The trial was expected to continue for its third day at the Duncan courthouse on March 15, but defence counsel Scott Sheets was unable to attend due to a “personal tragedy” and is requesting new counsel for Anderson Joe.
Judge Mayland McKimm said he’s not prepared to declare a mistrial and that “alternate arrangements” must be made so that the case can continue.
“This trial will proceed as expeditiously as possible and will continue no later than two weeks from today,” McKimm said in the packed courtroom.
“We’ll meet again on March 19 to fix a date.”
Meanwhile, Melissa Tooshley, who had pleaded guilty to a single charge of failing to provide the necessities of life for an animal in the same case earlier in the trial, has withdrawn her guilty plea.
Prosecutor John Blackman said new information has come forward that instigated Tooshley to withdraw her guilty plea, and the Crown is not opposed.
It’s expected she will stand trial on the same charges in a First Nations court in late April.
Anderson Joe is up on charges of causing unnecessary pain and suffering to an animal and failing to provide the necessities of life for an animal.

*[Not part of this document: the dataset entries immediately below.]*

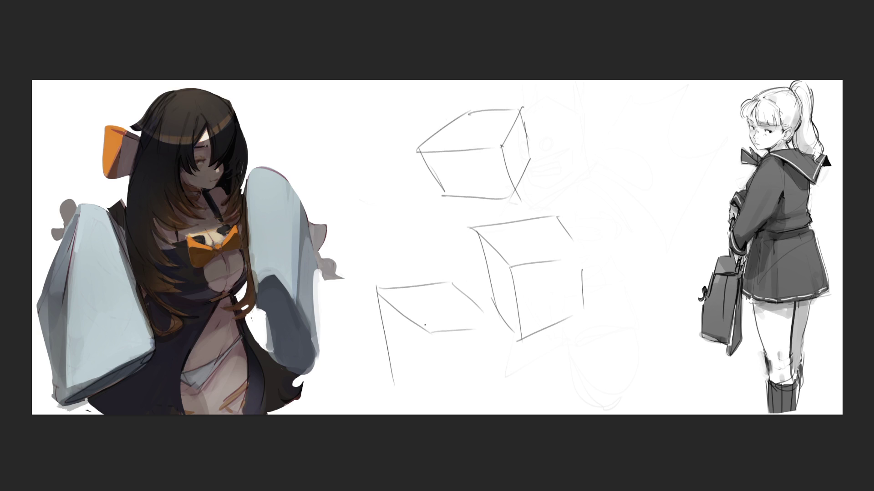
{"action": "left_click_drag", "start_coordinate": [426, 325], "coordinate": [430, 401]}
{"action": "left_click_drag", "start_coordinate": [376, 329], "coordinate": [412, 385]}
{"action": "left_click_drag", "start_coordinate": [421, 398], "coordinate": [474, 365]}
{"action": "left_click_drag", "start_coordinate": [483, 329], "coordinate": [484, 366]}
Sketch two more boxes on the right, one beside the top box and one lower right
{"action": "mouse_move", "coordinate": [560, 175]}
{"action": "left_mouse_down"}
{"action": "mouse_move", "coordinate": [627, 196]}
{"action": "mouse_move", "coordinate": [632, 151]}
{"action": "mouse_move", "coordinate": [671, 149]}
{"action": "mouse_move", "coordinate": [629, 188]}
{"action": "left_mouse_up"}
{"action": "left_click_drag", "start_coordinate": [693, 152], "coordinate": [684, 236]}
{"action": "left_click_drag", "start_coordinate": [624, 196], "coordinate": [630, 251]}
{"action": "mouse_move", "coordinate": [567, 178]}
{"action": "left_mouse_down"}
{"action": "mouse_move", "coordinate": [583, 217]}
{"action": "mouse_move", "coordinate": [631, 256]}
{"action": "mouse_move", "coordinate": [682, 233]}
{"action": "left_mouse_up"}
{"action": "mouse_move", "coordinate": [603, 286]}
{"action": "left_mouse_down"}
{"action": "mouse_move", "coordinate": [605, 327]}
{"action": "mouse_move", "coordinate": [636, 356]}
{"action": "mouse_move", "coordinate": [658, 280]}
{"action": "left_mouse_up"}
{"action": "left_click_drag", "start_coordinate": [676, 281], "coordinate": [699, 324]}
{"action": "left_click_drag", "start_coordinate": [646, 357], "coordinate": [683, 356]}
{"action": "mouse_move", "coordinate": [606, 327]}
{"action": "left_mouse_down"}
{"action": "mouse_move", "coordinate": [633, 384]}
{"action": "mouse_move", "coordinate": [702, 378]}
{"action": "left_mouse_up"}
{"action": "left_click_drag", "start_coordinate": [337, 216], "coordinate": [373, 253]}
Sketch a box at the left-centre of the group
{"action": "left_click_drag", "start_coordinate": [336, 214], "coordinate": [409, 211]}
{"action": "mouse_move", "coordinate": [415, 210]}
{"action": "left_mouse_down"}
{"action": "mouse_move", "coordinate": [419, 243]}
{"action": "mouse_move", "coordinate": [406, 250]}
{"action": "left_mouse_up"}
{"action": "left_click_drag", "start_coordinate": [337, 214], "coordinate": [384, 166]}
{"action": "mouse_move", "coordinate": [384, 166]}
{"action": "left_mouse_down"}
{"action": "mouse_move", "coordinate": [410, 164]}
{"action": "mouse_move", "coordinate": [415, 211]}
{"action": "left_mouse_up"}
{"action": "left_click_drag", "start_coordinate": [419, 166], "coordinate": [427, 201]}
{"action": "left_click_drag", "start_coordinate": [426, 201], "coordinate": [420, 245]}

If convicted, Joe could face a maximum penalty of up to 18 months in prison, a $10,000 fine and up to a lifetime ban on owning animals.
The case has seen animal rights activists gathering in front of the courthouse on each day of the trial carrying signs demanding justice for Teddy, while others filled the courtroom to hear details of the trial.
In one of the most profoundly shocking and disturbing cases of abuse the BC SPCA has ever witnessed, special constables seized Teddy in critical distress from Anderson’s property on Feb. 16, 2018.
On Wednesday, local leaders stood united with Cowichan Tribes chief William (Chip) Seymour at the Cowichan Tribes band office to denounce the brewing racism that’s emerged as a result of the Teddy the dog trial.
There have been reports of intimidation, harassment, fires set and even gun shots at houses on the reserve due to the high passions related to the trial.